_WHAT THE EXERCISE ASKS_: Scan the material below and copy every line holding the word "lists".

_RECORDS FOR THIS EXERCISE_:
*** Block opens ***

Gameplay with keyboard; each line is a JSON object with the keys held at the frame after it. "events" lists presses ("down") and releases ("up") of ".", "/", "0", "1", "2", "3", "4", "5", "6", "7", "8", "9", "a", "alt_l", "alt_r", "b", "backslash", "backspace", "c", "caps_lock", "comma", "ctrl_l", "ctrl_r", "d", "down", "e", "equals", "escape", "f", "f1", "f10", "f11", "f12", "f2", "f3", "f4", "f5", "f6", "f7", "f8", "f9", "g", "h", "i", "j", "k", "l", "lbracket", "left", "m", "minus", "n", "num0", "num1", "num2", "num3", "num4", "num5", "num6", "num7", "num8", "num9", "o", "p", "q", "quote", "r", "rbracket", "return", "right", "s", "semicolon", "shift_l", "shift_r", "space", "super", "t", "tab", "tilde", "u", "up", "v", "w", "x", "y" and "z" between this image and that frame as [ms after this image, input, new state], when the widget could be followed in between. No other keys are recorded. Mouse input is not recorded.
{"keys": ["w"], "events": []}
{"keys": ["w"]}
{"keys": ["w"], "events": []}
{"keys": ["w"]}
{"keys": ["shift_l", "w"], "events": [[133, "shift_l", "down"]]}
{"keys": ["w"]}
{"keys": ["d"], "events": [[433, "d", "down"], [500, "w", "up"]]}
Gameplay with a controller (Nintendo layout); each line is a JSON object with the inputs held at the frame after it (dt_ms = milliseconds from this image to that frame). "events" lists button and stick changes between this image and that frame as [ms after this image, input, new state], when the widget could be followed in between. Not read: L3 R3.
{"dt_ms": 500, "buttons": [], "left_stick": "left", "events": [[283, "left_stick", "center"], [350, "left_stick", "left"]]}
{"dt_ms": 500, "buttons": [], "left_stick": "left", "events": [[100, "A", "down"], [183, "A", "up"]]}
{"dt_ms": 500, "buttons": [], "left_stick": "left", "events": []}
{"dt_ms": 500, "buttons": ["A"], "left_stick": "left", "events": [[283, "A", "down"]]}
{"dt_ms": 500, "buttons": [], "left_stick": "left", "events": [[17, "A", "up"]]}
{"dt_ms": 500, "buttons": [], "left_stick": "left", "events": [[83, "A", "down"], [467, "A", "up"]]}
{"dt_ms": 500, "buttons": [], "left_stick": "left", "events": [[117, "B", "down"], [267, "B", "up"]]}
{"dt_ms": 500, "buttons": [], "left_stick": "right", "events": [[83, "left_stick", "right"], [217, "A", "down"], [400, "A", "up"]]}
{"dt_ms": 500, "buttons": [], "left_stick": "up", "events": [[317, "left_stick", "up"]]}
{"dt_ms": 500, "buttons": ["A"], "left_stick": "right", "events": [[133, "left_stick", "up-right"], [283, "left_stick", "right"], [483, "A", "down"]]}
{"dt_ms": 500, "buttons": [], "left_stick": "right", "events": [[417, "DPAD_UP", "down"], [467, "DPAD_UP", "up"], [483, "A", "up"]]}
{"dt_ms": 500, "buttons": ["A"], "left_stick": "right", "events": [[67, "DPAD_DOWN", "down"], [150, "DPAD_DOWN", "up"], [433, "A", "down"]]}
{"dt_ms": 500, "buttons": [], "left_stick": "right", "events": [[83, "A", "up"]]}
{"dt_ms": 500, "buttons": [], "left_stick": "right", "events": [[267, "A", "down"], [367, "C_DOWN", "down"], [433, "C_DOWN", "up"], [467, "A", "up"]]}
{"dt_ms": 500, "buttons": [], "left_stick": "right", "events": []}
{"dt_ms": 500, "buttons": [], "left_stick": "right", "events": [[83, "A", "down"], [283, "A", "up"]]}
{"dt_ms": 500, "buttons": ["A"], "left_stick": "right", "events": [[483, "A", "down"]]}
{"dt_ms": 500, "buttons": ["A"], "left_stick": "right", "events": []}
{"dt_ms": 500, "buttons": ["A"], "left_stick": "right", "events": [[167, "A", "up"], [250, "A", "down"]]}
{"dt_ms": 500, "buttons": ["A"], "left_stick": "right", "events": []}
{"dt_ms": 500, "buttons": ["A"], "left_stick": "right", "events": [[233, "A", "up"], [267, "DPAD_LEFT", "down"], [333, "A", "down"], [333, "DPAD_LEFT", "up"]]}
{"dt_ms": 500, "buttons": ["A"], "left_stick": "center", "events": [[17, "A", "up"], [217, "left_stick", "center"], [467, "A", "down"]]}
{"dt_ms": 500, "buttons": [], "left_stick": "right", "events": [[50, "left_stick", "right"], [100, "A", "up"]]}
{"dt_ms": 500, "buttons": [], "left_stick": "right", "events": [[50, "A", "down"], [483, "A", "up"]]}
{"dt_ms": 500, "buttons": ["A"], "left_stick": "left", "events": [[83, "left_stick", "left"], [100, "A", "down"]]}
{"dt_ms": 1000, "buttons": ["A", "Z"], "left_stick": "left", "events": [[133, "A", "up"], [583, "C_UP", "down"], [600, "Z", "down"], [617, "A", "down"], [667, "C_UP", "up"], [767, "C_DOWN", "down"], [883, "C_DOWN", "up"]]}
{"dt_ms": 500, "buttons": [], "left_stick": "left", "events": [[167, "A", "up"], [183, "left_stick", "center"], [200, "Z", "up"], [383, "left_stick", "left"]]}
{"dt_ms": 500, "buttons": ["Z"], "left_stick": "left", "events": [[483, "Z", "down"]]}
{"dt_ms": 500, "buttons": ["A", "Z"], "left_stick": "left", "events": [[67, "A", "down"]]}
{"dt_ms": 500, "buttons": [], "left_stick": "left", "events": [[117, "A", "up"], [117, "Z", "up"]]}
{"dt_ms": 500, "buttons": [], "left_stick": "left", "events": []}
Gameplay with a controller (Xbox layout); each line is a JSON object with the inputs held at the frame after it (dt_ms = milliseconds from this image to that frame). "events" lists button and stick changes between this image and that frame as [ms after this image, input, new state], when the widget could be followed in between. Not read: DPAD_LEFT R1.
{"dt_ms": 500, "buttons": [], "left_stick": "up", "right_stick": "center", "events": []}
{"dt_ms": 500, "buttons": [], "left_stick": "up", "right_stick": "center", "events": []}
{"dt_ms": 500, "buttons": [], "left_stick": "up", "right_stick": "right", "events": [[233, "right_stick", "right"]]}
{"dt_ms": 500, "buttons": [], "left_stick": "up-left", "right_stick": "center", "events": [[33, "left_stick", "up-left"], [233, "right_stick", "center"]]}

*** Block closes ***

_ANSWER BOX_:
Gameplay with keyboard; each line is a JSON object with the keys held at the frame after it. "events" lists presses ("down") and releases ("up") of ".", "/", "0", "1", "2", "3", "4", "5", "6", "7", "8", "9", "a", "alt_l", "alt_r", "b", "backslash", "backspace", "c", "caps_lock", "comma", "ctrl_l", "ctrl_r", "d", "down", "e", "equals", "escape", "f", "f1", "f10", "f11", "f12", "f2", "f3", "f4", "f5", "f6", "f7", "f8", "f9", "g", "h", "i", "j", "k", "l", "lbracket", "left", "m", "minus", "n", "num0", "num1", "num2", "num3", "num4", "num5", "num6", "num7", "num8", "num9", "o", "p", "q", "quote", "r", "rbracket", "return", "right", "s", "semicolon", "shift_l", "shift_r", "space", "super", "t", "tab", "tilde", "u", "up", "v", "w", "x", "y" and "z" between this image and that frame as [ms after this image, input, new state], when the widget could be followed in between. No other keys are recorded. Mouse input is not recorded.
Gameplay with a controller (Nintendo layout); each line is a JSON object with the inputs held at the frame after it (dt_ms = milliseconds from this image to that frame). "events" lists button and stick changes between this image and that frame as [ms after this image, input, new state], when the widget could be followed in between. Not read: L3 R3.
Gameplay with a controller (Xbox layout); each line is a JSON object with the inputs held at the frame after it (dt_ms = milliseconds from this image to that frame). "events" lists button and stick changes between this image and that frame as [ms after this image, input, new state], when the widget could be followed in between. Not read: DPAD_LEFT R1.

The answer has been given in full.